細野晴臣「フィルハーモニー」

フィルハーモニー

フィルハーモニー

暗くて変な曲しかつくらない人、と思っていた細野晴臣に、この人、実は面白いかも?と興味のベクトルを向かわせた、私にとっては思い出深い作品。なにしろYMOで初めてその存在を知ったわけです。ピコピコ・サウンドに夢中になっていた中学生時代の私は、はっぴいえんどなんてかび臭くて聴いていられなかったし、トロピカル3部作は存在すら知らなかったので興味の持ちようがなかったのですね。平行してクラシックも熱心に聴いていた当時の私にとって、YMOといえばまず教授、そしてユキヒロ、最後にホチョノさんという序列だったのでした。


そんな中「一所懸命つくりました」のコピーがつけられたこのアルバムが登場してきたのです。レンタル屋で「とりあえずYMOの人のソロだから」というだけの理由で借りてきたのですが、針を落としてたちまちノックアウト・・・というわけにはいきませんでした。「やっぱり変な曲ばかりだなあ」というのが第一印象だったと思います。だけど、比較的耳に馴染みやすい「フニクリ・フニクラ」「スポーツ・マン」といった曲をとっかかりとして何度か繰り返して聴いているうちに、最初は「変」と思っていた曲にも少しづつ惹きこまれていきました。独特のユーモアと、茶目っ気というかひとなつっこい感触がどの曲にも共通してあることに気がついたのですね。ここにきてようやく「この人の作品をもっと聴いてみたい」という気持ちが芽生え、今度は「泰安洋行」をレンタル。以後すっかり細野ワールドに夢中になっていったというわけです。
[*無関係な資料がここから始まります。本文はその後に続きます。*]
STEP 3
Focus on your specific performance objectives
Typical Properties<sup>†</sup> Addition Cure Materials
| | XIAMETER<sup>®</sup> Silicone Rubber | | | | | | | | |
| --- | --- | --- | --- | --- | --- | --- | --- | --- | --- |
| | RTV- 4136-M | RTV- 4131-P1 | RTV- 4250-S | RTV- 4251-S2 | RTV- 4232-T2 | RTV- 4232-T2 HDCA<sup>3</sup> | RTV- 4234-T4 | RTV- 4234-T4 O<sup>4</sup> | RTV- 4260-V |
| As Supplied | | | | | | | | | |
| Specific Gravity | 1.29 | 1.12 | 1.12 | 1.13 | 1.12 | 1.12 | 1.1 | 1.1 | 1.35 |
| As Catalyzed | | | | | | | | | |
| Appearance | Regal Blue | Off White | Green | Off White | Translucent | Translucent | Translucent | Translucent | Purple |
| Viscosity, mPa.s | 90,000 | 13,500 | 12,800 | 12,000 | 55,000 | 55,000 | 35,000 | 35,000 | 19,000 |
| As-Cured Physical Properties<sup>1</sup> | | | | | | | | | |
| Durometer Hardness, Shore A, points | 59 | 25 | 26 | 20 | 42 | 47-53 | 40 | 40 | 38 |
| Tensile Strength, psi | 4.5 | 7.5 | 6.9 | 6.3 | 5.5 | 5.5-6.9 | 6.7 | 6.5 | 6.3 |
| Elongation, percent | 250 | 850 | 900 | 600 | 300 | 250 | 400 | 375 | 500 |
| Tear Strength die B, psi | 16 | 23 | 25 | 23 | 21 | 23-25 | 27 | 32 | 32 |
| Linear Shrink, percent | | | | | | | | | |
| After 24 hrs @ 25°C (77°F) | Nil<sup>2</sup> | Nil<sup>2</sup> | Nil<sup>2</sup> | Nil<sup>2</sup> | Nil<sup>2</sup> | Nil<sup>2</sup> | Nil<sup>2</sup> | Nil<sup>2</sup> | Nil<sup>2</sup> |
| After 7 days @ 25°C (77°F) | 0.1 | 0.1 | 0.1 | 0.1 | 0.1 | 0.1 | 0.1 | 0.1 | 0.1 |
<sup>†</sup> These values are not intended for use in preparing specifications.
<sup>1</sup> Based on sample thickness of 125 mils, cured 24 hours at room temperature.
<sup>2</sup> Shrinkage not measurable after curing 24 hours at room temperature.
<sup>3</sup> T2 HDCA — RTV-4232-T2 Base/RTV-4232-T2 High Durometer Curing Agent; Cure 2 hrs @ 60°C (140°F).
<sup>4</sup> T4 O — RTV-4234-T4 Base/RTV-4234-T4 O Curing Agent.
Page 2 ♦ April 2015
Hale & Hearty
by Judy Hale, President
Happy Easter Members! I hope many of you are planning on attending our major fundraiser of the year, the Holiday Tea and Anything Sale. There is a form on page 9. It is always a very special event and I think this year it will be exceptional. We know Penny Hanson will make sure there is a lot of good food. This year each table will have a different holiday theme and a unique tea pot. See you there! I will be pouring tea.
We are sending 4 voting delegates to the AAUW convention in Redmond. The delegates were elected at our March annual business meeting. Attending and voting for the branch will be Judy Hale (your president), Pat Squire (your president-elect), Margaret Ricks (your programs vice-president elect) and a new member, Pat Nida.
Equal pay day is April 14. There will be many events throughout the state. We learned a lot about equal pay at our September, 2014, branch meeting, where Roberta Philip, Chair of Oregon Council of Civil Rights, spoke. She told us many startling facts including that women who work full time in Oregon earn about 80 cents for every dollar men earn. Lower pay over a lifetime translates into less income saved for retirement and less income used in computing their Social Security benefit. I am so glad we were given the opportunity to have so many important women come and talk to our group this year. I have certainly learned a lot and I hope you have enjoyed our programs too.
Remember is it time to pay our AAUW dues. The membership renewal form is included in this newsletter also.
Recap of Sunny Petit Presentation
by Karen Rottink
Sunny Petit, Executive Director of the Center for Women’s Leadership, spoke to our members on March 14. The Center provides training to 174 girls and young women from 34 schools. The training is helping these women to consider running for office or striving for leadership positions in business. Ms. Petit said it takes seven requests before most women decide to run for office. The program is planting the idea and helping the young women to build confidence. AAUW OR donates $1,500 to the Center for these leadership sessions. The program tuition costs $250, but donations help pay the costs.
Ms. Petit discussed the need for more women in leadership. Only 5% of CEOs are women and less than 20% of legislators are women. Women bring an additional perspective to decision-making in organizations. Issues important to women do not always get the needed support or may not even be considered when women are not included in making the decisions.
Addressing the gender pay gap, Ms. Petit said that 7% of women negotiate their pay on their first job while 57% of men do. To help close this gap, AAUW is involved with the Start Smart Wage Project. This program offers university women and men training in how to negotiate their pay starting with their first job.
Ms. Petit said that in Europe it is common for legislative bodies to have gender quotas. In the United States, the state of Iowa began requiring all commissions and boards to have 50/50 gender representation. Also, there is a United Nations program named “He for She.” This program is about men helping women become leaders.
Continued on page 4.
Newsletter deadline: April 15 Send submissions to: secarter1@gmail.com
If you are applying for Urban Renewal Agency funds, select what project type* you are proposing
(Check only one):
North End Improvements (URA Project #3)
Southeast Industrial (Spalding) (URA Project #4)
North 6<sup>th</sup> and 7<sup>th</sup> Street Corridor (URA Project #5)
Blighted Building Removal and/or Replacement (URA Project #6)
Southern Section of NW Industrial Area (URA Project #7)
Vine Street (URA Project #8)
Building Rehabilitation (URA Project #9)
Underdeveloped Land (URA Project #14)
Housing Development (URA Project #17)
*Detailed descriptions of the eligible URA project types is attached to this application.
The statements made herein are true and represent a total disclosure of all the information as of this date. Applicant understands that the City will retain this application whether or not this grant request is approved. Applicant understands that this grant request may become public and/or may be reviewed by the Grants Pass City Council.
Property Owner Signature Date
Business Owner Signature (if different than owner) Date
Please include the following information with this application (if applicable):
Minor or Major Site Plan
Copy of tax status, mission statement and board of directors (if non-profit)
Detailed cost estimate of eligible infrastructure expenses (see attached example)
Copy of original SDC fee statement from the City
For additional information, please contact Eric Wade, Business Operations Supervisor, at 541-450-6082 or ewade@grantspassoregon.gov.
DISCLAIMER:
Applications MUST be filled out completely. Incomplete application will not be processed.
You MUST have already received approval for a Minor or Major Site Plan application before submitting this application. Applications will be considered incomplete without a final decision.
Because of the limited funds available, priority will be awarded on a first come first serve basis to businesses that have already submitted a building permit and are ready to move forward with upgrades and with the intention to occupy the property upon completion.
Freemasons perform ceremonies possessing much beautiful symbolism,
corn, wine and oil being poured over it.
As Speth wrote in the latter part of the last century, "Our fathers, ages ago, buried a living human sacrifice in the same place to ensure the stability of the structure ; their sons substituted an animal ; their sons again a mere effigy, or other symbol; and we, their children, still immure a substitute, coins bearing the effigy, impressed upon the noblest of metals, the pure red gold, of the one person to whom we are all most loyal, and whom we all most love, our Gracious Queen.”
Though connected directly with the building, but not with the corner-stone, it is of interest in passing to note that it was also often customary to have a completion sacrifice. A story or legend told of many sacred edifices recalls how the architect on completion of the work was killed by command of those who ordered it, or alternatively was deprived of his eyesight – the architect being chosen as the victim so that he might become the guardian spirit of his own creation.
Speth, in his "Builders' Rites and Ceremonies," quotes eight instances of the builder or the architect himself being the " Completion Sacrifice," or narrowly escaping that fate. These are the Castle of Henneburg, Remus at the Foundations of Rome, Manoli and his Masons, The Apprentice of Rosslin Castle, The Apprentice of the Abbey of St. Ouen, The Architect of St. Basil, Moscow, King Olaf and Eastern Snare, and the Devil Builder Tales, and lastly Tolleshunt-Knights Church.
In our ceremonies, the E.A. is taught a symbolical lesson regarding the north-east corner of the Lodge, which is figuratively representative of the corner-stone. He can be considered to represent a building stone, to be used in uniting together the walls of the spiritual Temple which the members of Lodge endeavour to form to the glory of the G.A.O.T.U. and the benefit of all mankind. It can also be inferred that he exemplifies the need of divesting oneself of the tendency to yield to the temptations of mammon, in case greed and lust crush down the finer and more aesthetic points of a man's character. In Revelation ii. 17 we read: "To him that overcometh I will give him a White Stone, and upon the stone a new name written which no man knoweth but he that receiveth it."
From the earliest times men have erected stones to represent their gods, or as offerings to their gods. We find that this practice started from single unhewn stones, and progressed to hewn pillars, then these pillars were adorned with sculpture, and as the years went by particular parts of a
リマスターされたCDで改めて聴く「フィルハーモニー」は、ぐっと鮮明になった音が新鮮な喜びを与えてくれます。「ホタル」のガムランのような音のキンキンという高音とカタカタする響きの感触が心地よいし、「お誕生会」「エアコン」では細かい音も鮮明に聴こえてくるのがうれしい。ミニマル・ミュージックの方法論を導入しても教授と異なり、スティーヴ・ライヒフィリップ・グラスの影をあまり感じさせないのが面白く、アンビエント的なサウンドを試みても、個々の音の個性が強いのでそうはならない。結局何をやってもポップとしか形容できない音楽になるところが細野晴臣の最大の魅力だと思います。初期のサンプラーであるイミュレイターを使いまくって出来上がったサウンドは太くて温かい。この音色の感触と、ほとんどをプライベート・スタジオであるLDKスタジオで録音された、ということを考えると、実はこのアルバムは「ホソノ・ハウス」パート2だったんだな、と今回のリマスターを聴いてしみじみ思ったのでありました。